### What to do:
Look through the listing below for the line with "### Error Properties" and the line with "of the children.". Copy both, along with every line between them, exactly and with no pictures.

┌──

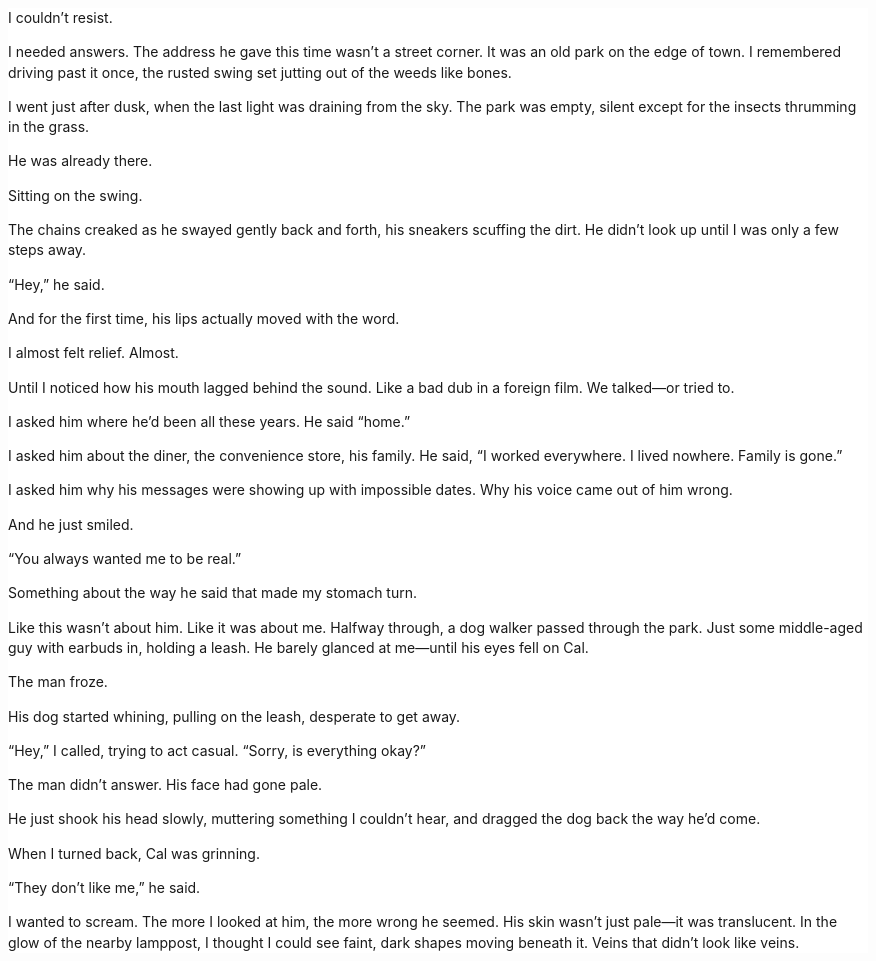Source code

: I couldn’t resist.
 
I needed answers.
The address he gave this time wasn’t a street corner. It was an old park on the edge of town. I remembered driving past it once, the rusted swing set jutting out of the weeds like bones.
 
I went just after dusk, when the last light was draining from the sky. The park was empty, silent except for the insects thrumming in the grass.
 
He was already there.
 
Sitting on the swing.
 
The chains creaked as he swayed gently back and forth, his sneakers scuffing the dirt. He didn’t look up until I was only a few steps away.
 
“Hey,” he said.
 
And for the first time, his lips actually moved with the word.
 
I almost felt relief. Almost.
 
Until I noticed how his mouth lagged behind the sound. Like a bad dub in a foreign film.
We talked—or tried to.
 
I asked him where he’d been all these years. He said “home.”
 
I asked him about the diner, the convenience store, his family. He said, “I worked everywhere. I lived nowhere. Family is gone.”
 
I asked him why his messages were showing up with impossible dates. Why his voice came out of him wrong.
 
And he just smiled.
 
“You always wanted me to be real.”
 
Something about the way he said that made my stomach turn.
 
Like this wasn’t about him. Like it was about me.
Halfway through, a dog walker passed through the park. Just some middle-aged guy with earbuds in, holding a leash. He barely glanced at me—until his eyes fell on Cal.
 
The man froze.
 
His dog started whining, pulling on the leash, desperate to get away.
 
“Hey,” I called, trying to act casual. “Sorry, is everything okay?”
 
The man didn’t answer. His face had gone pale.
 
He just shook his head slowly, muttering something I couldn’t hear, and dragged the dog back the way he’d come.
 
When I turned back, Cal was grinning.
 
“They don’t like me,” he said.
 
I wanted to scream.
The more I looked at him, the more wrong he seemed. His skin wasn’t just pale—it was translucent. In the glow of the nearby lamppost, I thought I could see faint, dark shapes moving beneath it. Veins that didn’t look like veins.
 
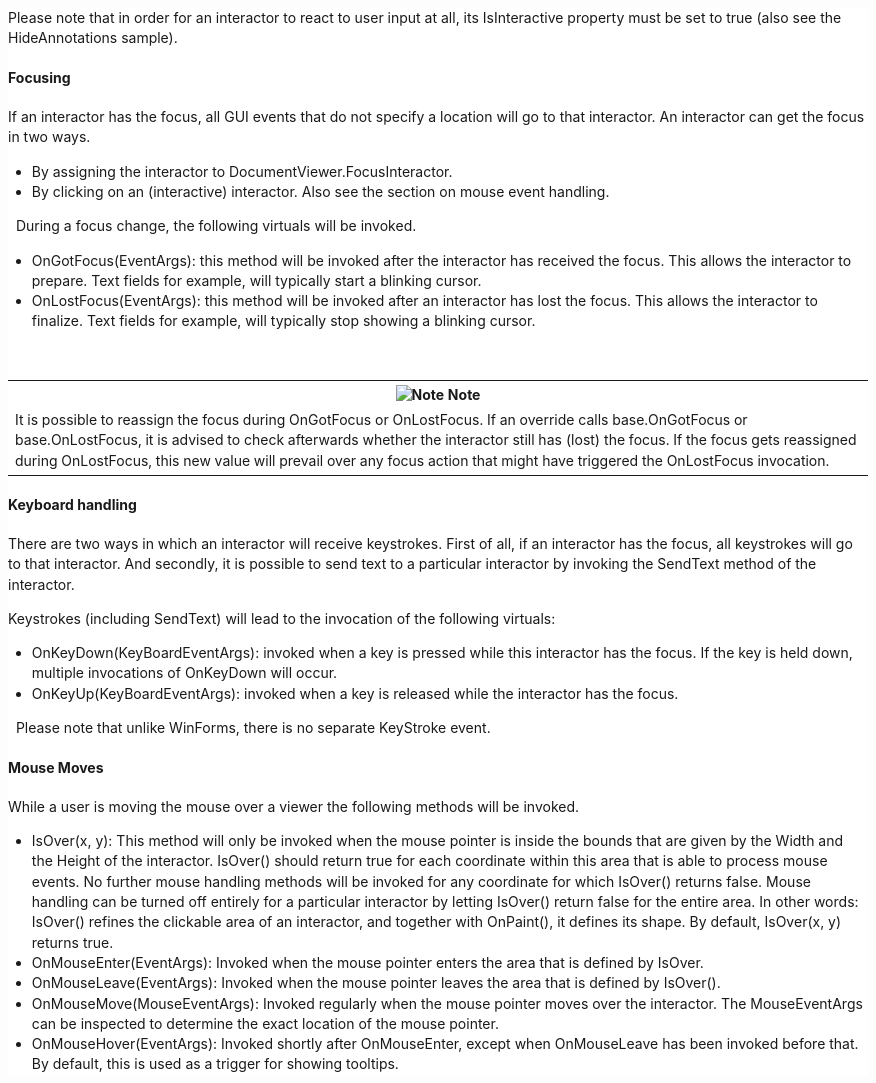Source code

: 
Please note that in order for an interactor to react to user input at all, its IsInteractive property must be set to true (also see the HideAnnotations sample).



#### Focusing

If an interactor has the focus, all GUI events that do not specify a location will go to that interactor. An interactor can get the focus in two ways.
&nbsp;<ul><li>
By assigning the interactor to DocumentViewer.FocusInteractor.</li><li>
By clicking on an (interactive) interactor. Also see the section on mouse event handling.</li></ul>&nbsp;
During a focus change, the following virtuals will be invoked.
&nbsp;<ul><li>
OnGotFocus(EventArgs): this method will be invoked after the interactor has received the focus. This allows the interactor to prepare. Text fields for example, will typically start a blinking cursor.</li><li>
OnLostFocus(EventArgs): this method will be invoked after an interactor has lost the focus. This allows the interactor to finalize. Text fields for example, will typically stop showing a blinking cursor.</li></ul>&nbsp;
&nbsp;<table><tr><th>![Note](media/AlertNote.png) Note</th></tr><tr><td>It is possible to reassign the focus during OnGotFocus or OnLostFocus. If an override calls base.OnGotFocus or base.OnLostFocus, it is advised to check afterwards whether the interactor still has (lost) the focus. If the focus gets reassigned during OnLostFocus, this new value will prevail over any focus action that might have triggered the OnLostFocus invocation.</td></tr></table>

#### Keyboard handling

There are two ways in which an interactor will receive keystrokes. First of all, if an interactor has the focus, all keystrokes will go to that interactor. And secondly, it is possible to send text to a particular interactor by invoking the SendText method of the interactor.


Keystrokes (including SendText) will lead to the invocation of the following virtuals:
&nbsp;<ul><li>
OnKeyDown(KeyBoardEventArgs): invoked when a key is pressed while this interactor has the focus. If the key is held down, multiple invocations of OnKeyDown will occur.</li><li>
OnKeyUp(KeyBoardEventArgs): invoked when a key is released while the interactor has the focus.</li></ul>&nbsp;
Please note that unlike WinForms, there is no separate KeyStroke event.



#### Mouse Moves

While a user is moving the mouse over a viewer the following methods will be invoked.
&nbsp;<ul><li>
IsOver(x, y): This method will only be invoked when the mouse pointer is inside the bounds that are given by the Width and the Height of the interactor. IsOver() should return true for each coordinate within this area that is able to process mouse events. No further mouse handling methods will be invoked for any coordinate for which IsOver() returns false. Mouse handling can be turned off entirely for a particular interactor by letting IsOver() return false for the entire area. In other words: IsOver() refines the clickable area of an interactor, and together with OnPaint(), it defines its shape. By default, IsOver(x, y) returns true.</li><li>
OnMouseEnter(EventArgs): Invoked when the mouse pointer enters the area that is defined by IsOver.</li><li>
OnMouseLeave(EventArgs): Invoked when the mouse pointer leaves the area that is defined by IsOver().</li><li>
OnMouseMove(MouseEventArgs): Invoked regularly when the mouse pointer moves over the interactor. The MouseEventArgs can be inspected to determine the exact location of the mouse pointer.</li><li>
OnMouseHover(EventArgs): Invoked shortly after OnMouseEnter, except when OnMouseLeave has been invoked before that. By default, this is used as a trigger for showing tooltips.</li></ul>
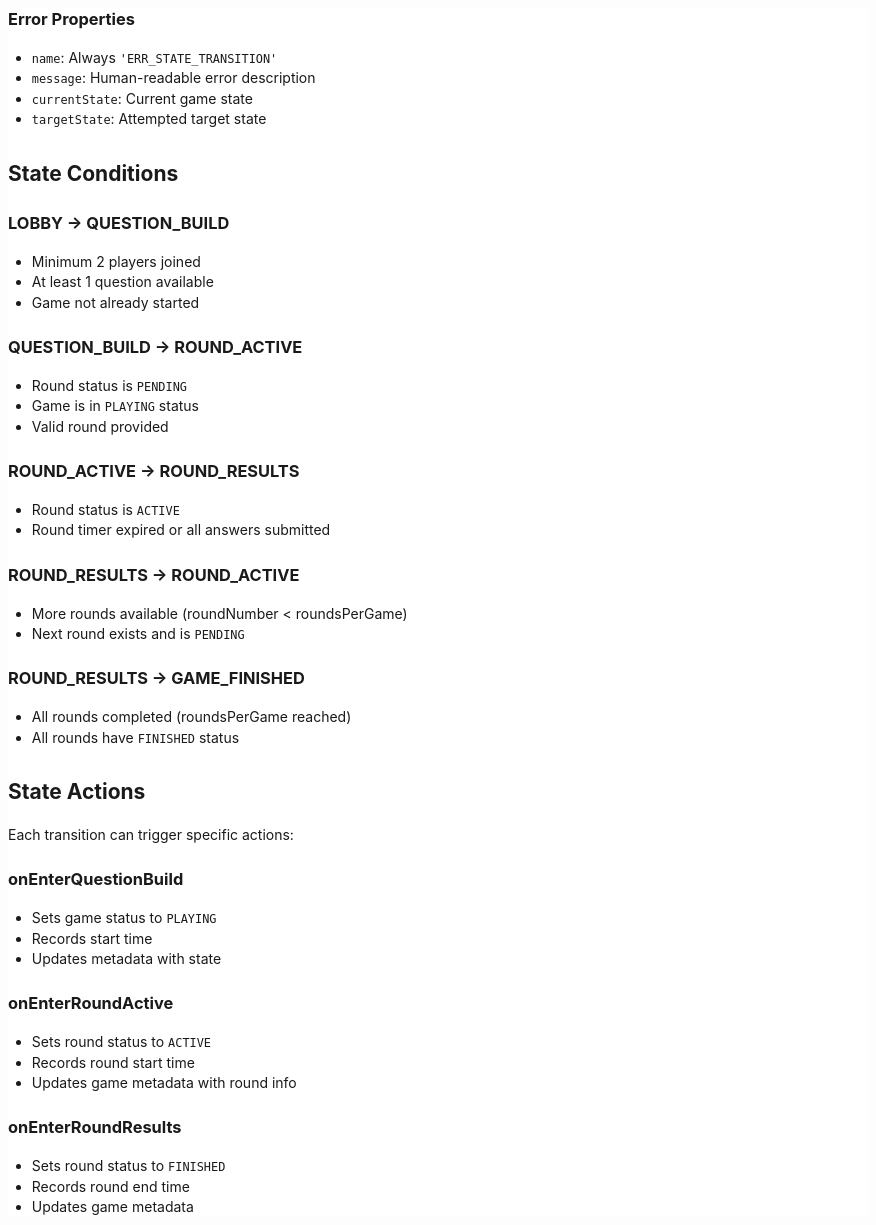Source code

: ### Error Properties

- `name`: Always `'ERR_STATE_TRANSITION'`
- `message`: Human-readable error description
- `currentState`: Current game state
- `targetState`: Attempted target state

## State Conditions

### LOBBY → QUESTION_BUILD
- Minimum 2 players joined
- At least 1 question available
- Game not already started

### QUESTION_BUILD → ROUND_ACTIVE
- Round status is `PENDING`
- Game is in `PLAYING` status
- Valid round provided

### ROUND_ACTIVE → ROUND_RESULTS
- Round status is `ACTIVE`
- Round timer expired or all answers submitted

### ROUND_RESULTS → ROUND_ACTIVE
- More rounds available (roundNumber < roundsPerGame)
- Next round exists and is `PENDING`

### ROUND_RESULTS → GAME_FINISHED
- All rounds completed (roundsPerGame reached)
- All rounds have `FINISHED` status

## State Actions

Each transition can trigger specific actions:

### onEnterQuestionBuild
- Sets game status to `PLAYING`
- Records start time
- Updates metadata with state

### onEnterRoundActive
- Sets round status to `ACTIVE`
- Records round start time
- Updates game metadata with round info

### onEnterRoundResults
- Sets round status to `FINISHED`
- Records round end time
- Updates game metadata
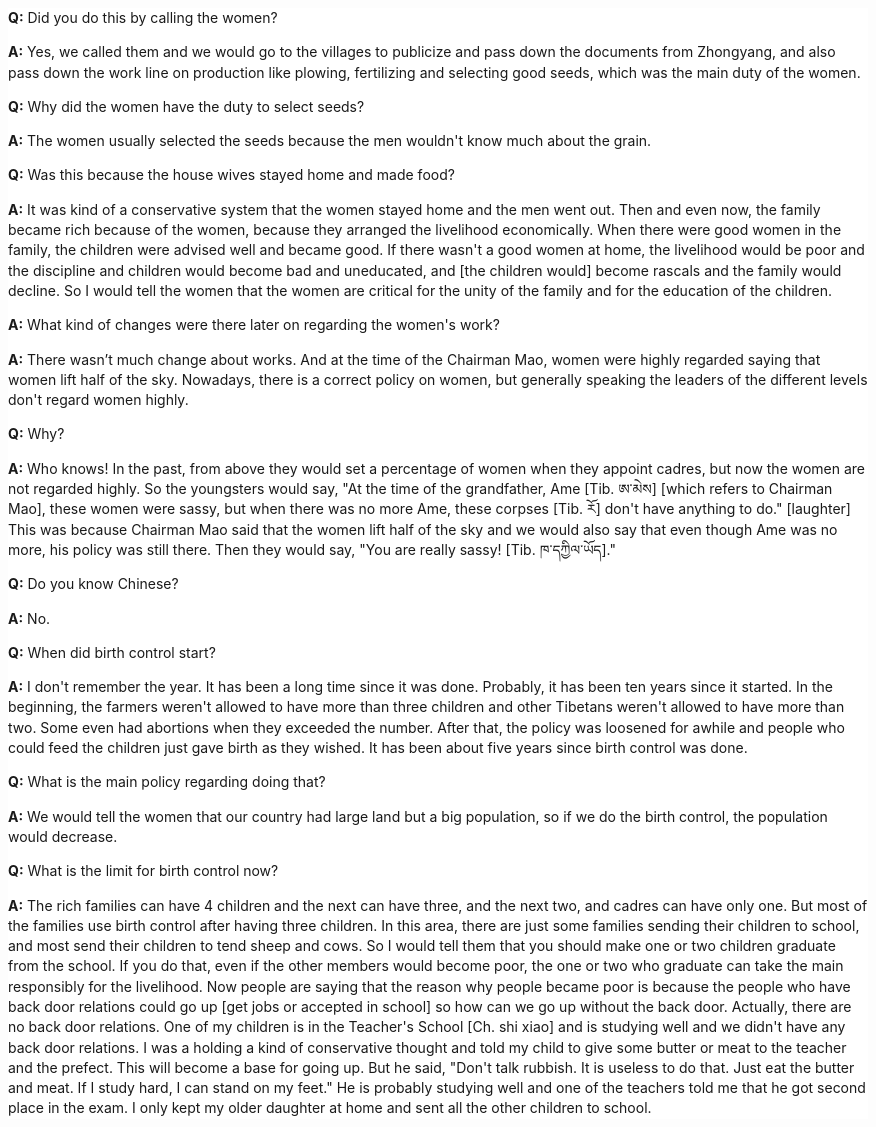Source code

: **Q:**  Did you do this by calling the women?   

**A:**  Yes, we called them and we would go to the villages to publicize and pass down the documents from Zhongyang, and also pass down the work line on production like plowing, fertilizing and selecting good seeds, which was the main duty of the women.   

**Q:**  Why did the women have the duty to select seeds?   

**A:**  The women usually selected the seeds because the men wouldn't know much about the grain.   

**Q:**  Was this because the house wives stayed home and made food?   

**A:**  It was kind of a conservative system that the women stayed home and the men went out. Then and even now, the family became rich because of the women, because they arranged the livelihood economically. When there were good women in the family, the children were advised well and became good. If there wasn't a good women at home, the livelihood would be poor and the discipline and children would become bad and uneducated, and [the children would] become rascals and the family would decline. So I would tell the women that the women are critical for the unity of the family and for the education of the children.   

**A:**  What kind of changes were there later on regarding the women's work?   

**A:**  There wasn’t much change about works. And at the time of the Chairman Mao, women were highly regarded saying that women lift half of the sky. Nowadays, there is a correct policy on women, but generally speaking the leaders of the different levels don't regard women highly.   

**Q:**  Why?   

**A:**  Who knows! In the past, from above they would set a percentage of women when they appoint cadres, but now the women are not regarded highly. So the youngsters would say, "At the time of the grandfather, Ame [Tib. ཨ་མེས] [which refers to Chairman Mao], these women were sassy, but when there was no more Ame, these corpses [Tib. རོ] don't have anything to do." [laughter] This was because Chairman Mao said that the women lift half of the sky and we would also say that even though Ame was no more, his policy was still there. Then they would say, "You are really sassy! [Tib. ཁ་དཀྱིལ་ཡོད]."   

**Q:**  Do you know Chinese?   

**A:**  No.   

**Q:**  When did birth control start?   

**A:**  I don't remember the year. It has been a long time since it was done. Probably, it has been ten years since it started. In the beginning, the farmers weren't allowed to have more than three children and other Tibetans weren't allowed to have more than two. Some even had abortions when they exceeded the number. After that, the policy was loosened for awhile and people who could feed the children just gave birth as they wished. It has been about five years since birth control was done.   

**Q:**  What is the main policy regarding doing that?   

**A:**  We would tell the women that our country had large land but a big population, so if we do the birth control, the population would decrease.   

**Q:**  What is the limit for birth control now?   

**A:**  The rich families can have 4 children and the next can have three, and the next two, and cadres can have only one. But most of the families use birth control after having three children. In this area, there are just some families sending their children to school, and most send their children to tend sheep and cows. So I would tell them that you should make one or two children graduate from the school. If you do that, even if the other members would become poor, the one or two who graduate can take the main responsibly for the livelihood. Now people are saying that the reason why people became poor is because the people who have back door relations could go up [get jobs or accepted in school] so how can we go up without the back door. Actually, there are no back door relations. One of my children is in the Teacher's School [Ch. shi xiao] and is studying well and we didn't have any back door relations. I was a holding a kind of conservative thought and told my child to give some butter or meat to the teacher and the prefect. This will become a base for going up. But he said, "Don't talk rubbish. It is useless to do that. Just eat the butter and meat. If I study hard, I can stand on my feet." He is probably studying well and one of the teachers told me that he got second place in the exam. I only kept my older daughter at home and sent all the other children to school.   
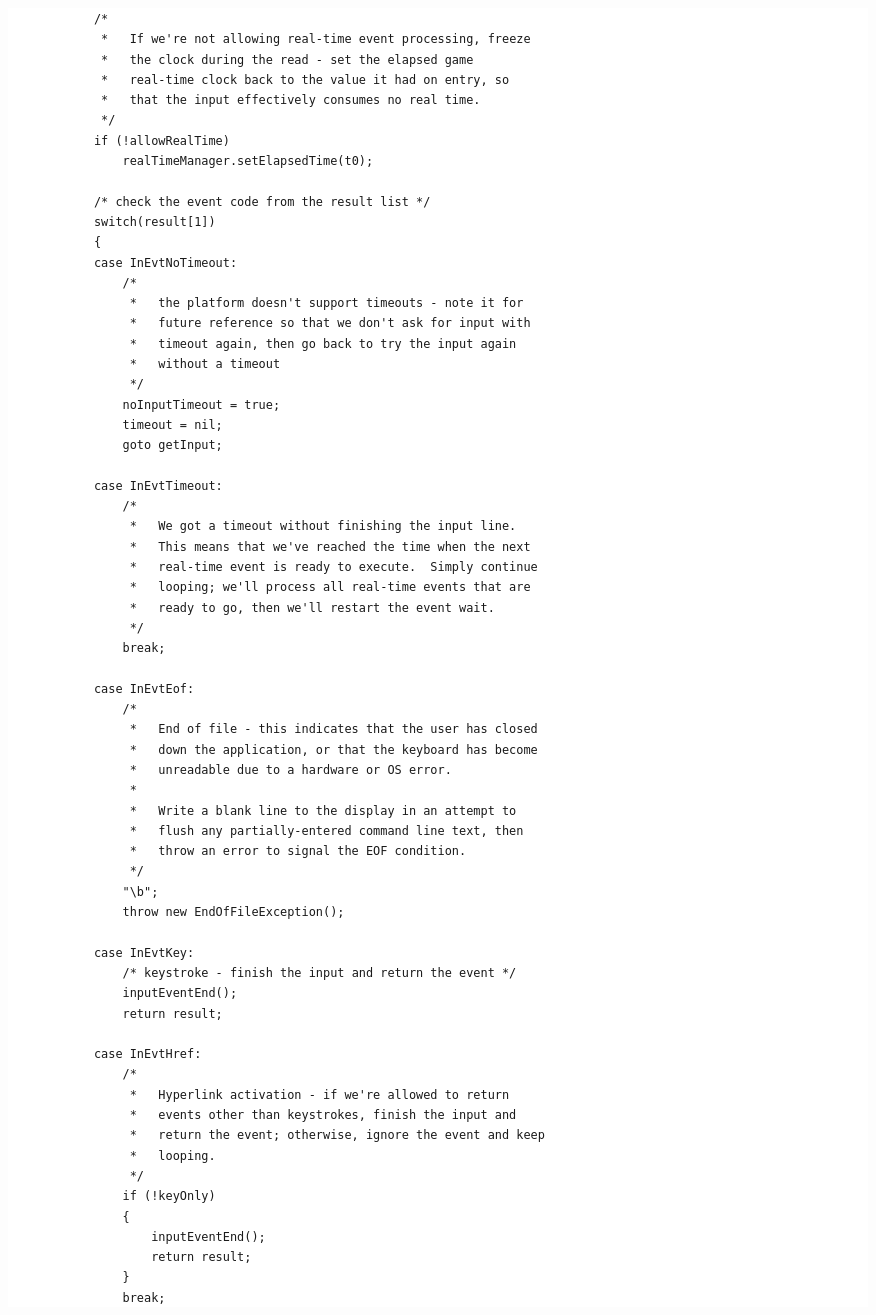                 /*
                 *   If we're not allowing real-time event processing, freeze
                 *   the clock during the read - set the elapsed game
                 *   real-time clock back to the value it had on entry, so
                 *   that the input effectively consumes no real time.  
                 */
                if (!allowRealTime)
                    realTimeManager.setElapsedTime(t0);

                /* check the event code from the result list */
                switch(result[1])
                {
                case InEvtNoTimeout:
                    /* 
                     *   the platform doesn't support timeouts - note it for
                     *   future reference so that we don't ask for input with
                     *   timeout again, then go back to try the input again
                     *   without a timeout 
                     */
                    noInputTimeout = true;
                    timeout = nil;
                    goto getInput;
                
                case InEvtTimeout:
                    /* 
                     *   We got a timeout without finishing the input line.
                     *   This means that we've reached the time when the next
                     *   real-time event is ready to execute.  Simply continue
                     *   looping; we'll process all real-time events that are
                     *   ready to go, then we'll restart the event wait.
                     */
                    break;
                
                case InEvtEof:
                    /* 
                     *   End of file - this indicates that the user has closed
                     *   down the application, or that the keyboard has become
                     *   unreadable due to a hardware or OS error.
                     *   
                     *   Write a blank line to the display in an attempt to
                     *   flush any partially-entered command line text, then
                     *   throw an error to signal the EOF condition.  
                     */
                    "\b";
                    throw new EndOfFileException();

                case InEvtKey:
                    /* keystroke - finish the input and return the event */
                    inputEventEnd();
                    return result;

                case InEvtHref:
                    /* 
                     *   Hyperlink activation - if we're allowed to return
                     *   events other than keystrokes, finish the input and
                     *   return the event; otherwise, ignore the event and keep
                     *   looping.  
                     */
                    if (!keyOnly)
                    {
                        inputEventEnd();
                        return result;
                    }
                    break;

└──

### Reply to the task:
: ### Error Properties

- `name`: Always `'ERR_STATE_TRANSITION'`
- `message`: Human-readable error description
- `currentState`: Current game state
- `targetState`: Attempted target state

## State Conditions

### LOBBY → QUESTION_BUILD
- Minimum 2 players joined
- At least 1 question available
- Game not already started

### QUESTION_BUILD → ROUND_ACTIVE
- Round status is `PENDING`
- Game is in `PLAYING` status
- Valid round provided

### ROUND_ACTIVE → ROUND_RESULTS
- Round status is `ACTIVE`
- Round timer expired or all answers submitted

### ROUND_RESULTS → ROUND_ACTIVE
- More rounds available (roundNumber < roundsPerGame)
- Next round exists and is `PENDING`

### ROUND_RESULTS → GAME_FINISHED
- All rounds completed (roundsPerGame reached)
- All rounds have `FINISHED` status

## State Actions

Each transition can trigger specific actions:

### onEnterQuestionBuild
- Sets game status to `PLAYING`
- Records start time
- Updates metadata with state

### onEnterRoundActive
- Sets round status to `ACTIVE`
- Records round start time
- Updates game metadata with round info

### onEnterRoundResults
- Sets round status to `FINISHED`
- Records round end time
- Updates game metadata
Source code

: **Q:**  Did you do this by calling the women?   

**A:**  Yes, we called them and we would go to the villages to publicize and pass down the documents from Zhongyang, and also pass down the work line on production like plowing, fertilizing and selecting good seeds, which was the main duty of the women.   

**Q:**  Why did the women have the duty to select seeds?   

**A:**  The women usually selected the seeds because the men wouldn't know much about the grain.   

**Q:**  Was this because the house wives stayed home and made food?   

**A:**  It was kind of a conservative system that the women stayed home and the men went out. Then and even now, the family became rich because of the women, because they arranged the livelihood economically. When there were good women in the family, the children were advised well and became good. If there wasn't a good women at home, the livelihood would be poor and the discipline and children would become bad and uneducated, and [the children would] become rascals and the family would decline. So I would tell the women that the women are critical for the unity of the family and for the education of the children.   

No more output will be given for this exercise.